Optimize multimodal resource allocation with concurrency and improved batch RPC
summary
This PR introduces a comprehensive performance overhaul of the multimodal resource allocation pipeline. It refactors both the httpserver.manager and the server (CacheServer) to replace sequential, "chatty" operations with a concurrent, batched approach. This significantly reduces latency and improves throughput, especially for requests with a large number of multimodal items.
bottleneck Problem
The original implementation was inefficient due to two primary bottlenecks:
- Sequential Client-Side Processing: In
httpserver.manager, I/O operations (reading files) and CPU-bound tasks (calculating MD5s,create_shm) for each multimodal item were executed one after another - RPC Overhead: The communication protocol was inefficient due to the main factor.
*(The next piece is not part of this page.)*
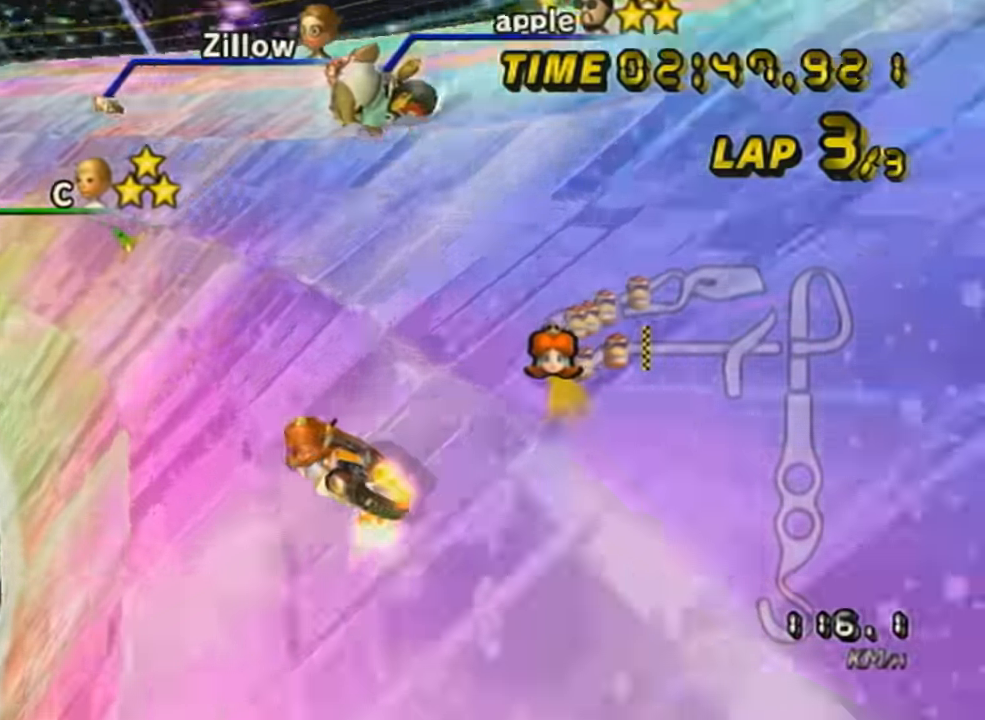
{"buttons": ["A", "R1"], "left_stick": "right", "events": [[67, "left_stick", "right"], [167, "X", "down"], [283, "left_stick", "center"], [316, "X", "up"], [383, "left_stick", "right"]]}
The original exposed_alloc function signature was
alloc(self, md5sum_list: list[str], token_num_list: list[int]). Although it handled lists, rpyc serializes each argument(md5sum_list and token_num_list)independently. This process involves significant overhead:- rpyc has to traverse and serialize the entire structure of each list argument separately.
- This per-argument serialization is computationally expensive, and the cost increases with the number of items in the lists.
Solution (v2 Implementation)
✅ Concurrent Processing
- The _alloc_multimodal_resources_v2 function now uses a
ThreadPoolExecutorto concurrently read item data and calculate MD5 sums, fully leveraging available CPU cores. - Shared memory (SHM) creation is also parallelized using
asyncio.gatherto expedite resource setup.
✅ New Batched RPC Interface
- To eliminate RPC chattiness, new
exposed_*_v2methods have been added to the CacheServer. Includealloc_v2,release_v2,set_items_data_v2,get_items_data_v2,set_items_embed_v2,get_items_embed_v2.
✅ Server-Side Batch Handling
- The
CacheServer'snew v2 endpoints deserialize the request blob, process the batch of items internally, and return a single serialized response. This makes the server-side logic more efficient and cohesive.
✅ Feature Toggle
- Added
--enable_concurrent_allocand--concurrent_alloc_workersparameters to control the new concurrent allocation behavior. This allows for gradual rollout and easy fallback to the original implementation if needed - In
audioserver/visualserver.manager,get_items_embedis default to v2 implementation to reduce time.
Performance Evaluation
I evaluated the performance using images of the same size(644*364) during inference with our internal LLaVA-like model.
Testing Environment:
- GPU: Single NVIDIA A100
- CPU: Two Intel Xeon Platinum 8358P @ 2.60GHz (128 logical cores)
- parameter:
concurrent_alloc_workers=4
The reported values are averages and may fluctuate slightly, but not significantly.
| Image num | cache_client.root.alloc time (ms) | _alloc_multimodal_resources func time (ms) | ||
|---|---|---|---|---|
| origin | optimized | origin | optimized | |
| 4 | 43.4 | 1.60 | 129.8 | 5.95 |
| 8 | 43.2 | 1.49 | 129.8 | 5.90 |
| 16 | 42.2 | 1.00 | 128.0 | 5.96 |
| 32 | 42.4 | 1.16 | 130.6 | 10.0 |
| 64 | 44.0 | 1.58 | 141.2 | 15.9 |
| 128 | 44.6 | 2.17 | 142.6 | 26.4 |